• **PROMPT**:
You are asked to repeat the listing word for word and to leave out its pictures.

• **SUPPLIED INFORMATION**:
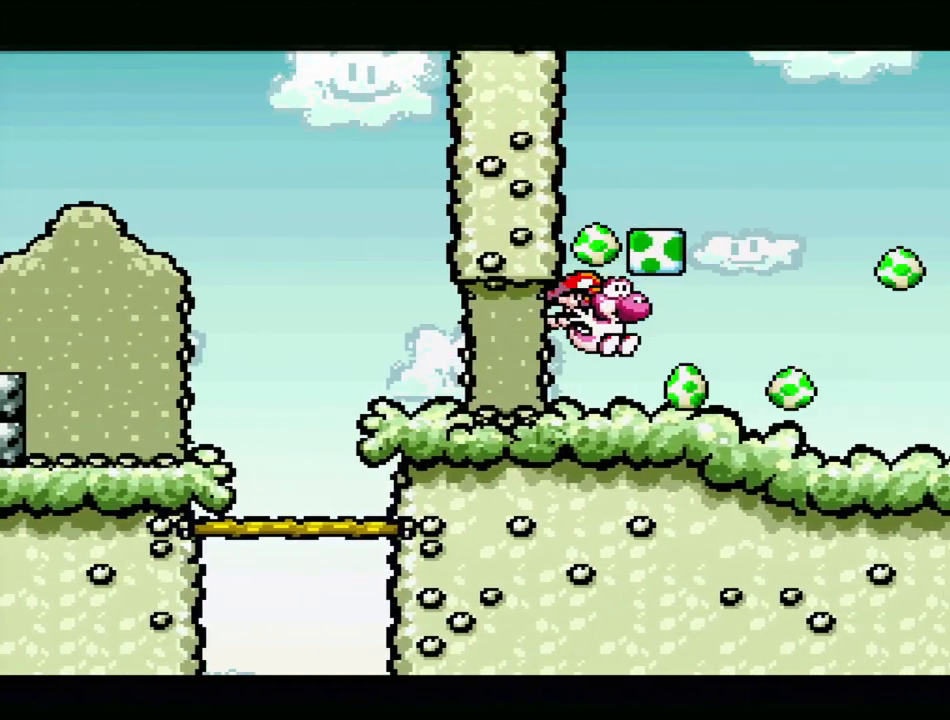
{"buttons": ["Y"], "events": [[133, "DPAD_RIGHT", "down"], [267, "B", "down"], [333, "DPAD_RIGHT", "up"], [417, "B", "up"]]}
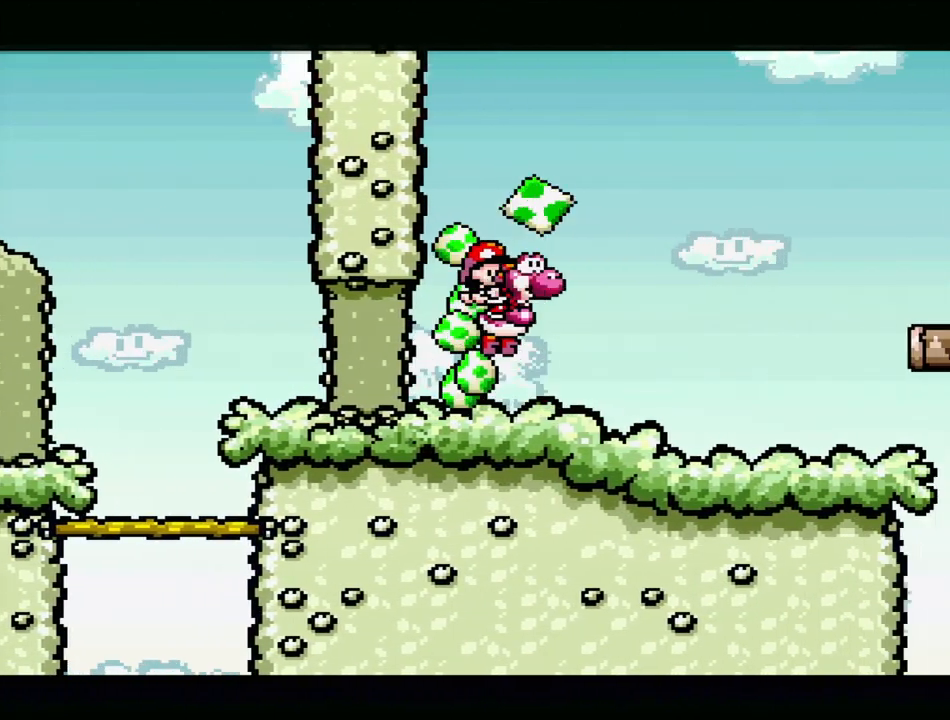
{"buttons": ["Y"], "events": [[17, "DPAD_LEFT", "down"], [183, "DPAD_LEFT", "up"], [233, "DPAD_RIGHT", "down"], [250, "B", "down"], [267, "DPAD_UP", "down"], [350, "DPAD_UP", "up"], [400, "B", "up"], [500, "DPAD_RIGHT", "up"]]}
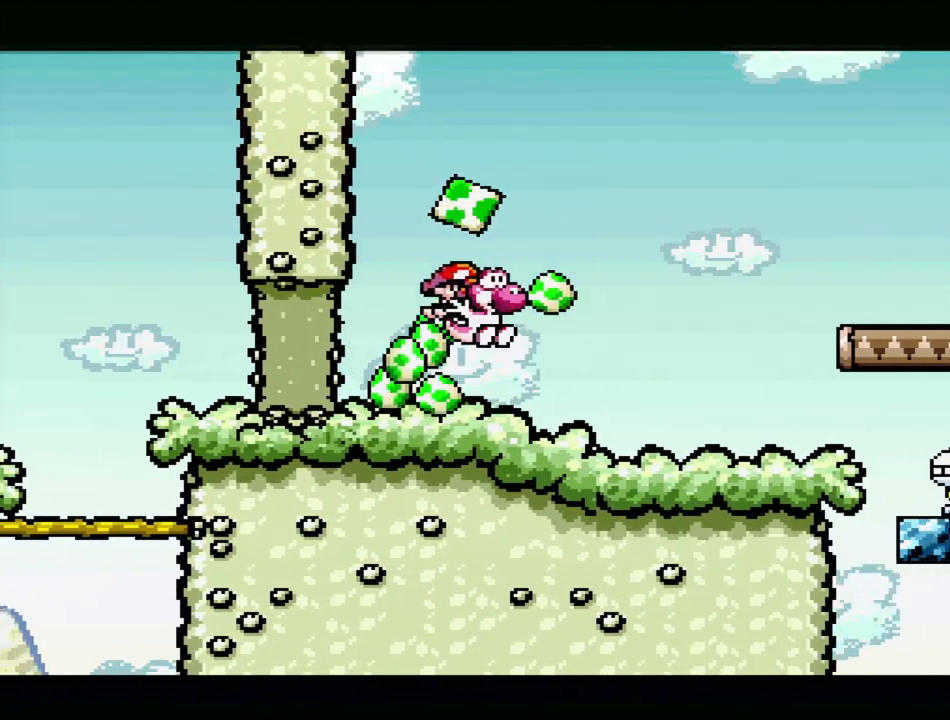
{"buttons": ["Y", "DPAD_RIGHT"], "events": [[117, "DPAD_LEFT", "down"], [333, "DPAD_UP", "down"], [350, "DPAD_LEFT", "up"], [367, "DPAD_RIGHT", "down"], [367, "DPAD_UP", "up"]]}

• **YOUR SOLUTION**:
{"buttons": ["Y"], "events": [[133, "DPAD_RIGHT", "down"], [267, "B", "down"], [333, "DPAD_RIGHT", "up"], [417, "B", "up"]]}
{"buttons": ["Y"], "events": [[17, "DPAD_LEFT", "down"], [183, "DPAD_LEFT", "up"], [233, "DPAD_RIGHT", "down"], [250, "B", "down"], [267, "DPAD_UP", "down"], [350, "DPAD_UP", "up"], [400, "B", "up"], [500, "DPAD_RIGHT", "up"]]}
{"buttons": ["Y", "DPAD_RIGHT"], "events": [[117, "DPAD_LEFT", "down"], [333, "DPAD_UP", "down"], [350, "DPAD_LEFT", "up"], [367, "DPAD_RIGHT", "down"], [367, "DPAD_UP", "up"]]}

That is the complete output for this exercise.